「あれがきっかけになって大きく動いたんだ。古里に戻ることができるかもしれないってね」。大熊町の大川原地区に住む佐藤右吉さん(81)は、町の避難区域の再編を振り返った。
大熊町の区域再編は、2012(平成24)年12月に実施された。佐藤さんは、自宅のある大川原地区が日中の立ち入りが容易になる居住制限区域になったと聞き、居ても立ってもいられなくなった。避難先の会津若松市から片道2時間30分ほどかけて一時帰宅し、建物の補修などを続けた。
行き来する中、町が大きく変化する様子を目の当たりにしてきた。17年には、自宅から700メートルほど離れた場所で、役場庁舎や帰還する人のための住宅を整備する「復興拠点」の造成が始まった。18年4月ごろ、佐藤さんは準備宿泊制度で念願の帰還を果たした。

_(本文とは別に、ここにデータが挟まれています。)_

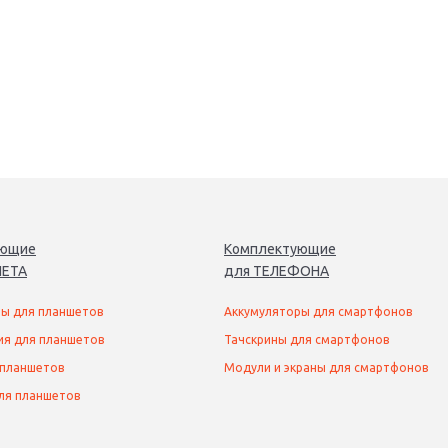
ующие
Комплектующие
ЕТ
А
для
ТЕЛЕФОН
А
ы для планшетов
Аккумуляторы для смартфонов
ия для планшетов
Тачскрины для смартфонов
 планшетов
Модули и экраны для смартфонов
ля планшетов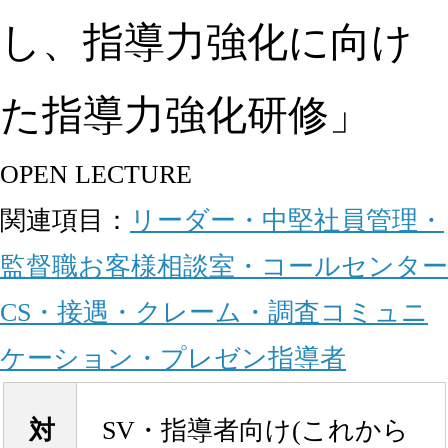
し、指導力強化に向け
た指導力強化研修」
OPEN LECTURE
関連項目：
リーダー・中堅社員
管理・
監督職
お客様相談室・コールセンター
CS・接遇・クレーム・調査
コミュニ
ケーション・プレゼン
指導者
対
SV・指導者向け(これから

大川原地区では、今も復興のつち音が響く。2月には診療所が開所したばかり。飲食店などが入る商業施設の開業も間近に控える。見上げると、大型クレーンが動いていた。赤い鉄骨が組まれた建設中の建物は住民が集う交流施設で、秋にも完成するという。
約90戸の災害公営住宅があるエリアは、同じ規格の建物が続く。一見、無機質のように感じるが、近づくと軒先には植木鉢などが並び、生活感が漂う。
ここで1人暮らしをしている村井光さん(71)は、玄関先でほころぶウメの花を見つめながら、穏やかな表情を浮かべた。「やはり大熊は古里なんだよ」
居間の卓上には、裂いたチラシをこより状にしたものがいくつも並んでいた。編み上げてカゴなどをつくるという。「ここに住んでいる人は、震災前に住んでいた行政区がみんな違うんだ。なかなか話す機会がなくてね」とつぶやく。
新型コロナウイルスの感染拡大も気に掛かる。しかし、村井さんは「住民同士が顔を合わせる関係をつくらないと。今、置かれた場所でまとまることが大事だよ」と訴える。口調は少しずつ熱を帯びてきた。その姿からは、古里の未来への思いがにじみ出ていた。